SEC Proposes Amendments Regarding Rule 10b5-1 Insider Trading Plans and Related Disclosures

By Bella Zaslavsky, K&L Gates LLP

On December 15, 2021, the Securities and Exchange Commission announced its proposal to amend Rule 10b5-1. The announcement follows SEC Chair Gary Gensler’s June 2021 direction to the SEC Staff to propose recommended reforms to the rule, and largely track the recommendations made by the Investor Advisory Committee in September 2021. The proposed amendments are intended to enhance disclosure requirements and investor protections against insider trading.

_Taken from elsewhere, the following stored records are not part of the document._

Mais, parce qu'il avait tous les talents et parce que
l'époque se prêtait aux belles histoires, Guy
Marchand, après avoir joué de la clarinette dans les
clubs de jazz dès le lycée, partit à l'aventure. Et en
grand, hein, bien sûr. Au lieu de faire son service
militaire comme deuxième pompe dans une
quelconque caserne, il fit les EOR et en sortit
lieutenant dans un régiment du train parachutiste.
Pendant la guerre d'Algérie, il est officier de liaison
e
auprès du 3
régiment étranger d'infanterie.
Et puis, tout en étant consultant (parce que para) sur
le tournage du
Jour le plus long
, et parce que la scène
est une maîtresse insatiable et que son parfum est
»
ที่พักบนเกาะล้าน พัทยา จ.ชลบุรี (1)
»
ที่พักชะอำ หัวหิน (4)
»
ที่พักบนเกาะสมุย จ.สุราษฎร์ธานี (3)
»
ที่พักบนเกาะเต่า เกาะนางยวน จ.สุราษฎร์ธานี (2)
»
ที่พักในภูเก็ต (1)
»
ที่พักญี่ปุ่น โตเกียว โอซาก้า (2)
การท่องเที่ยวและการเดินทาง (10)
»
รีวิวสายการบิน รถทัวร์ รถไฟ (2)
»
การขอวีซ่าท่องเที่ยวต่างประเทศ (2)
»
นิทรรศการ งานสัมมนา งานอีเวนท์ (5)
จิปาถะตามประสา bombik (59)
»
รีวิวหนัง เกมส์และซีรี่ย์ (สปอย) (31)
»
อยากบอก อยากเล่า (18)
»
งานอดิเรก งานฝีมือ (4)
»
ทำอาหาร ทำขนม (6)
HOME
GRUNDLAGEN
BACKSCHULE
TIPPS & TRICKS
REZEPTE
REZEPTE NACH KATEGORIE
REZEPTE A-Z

Under Section 10(b) of Rule 10b-5 of the Securities Exchange Act of 1934, it is illegal to purchase or sell a security on the basis of material nonpublic information (MNPI). Rule 10b5‑1(c) provides an affirmative defense against insider trading to companies and insiders transacting in company securities. The proposed amendments include the following updates to Rule 10b5-1(c):

  • Cooling-off period. 10b5-1 trading arrangements entered into by insiders would include a 120-day cooling off period, while trading arrangements entered into by issuers would include a 30-day cooling-off period. Modifications would be treated as a termination of an existing arrangement and adoption of a new plan.
  • Prohibition against overlapping trading plans. Insiders would no longer be able to enter into multiple plans at any one time, or have overlapping plans, trading in the same class of securities.
  • Limitations on single-trade plans. Any single-trade plans would be limited to one trade plan per twelve-month period.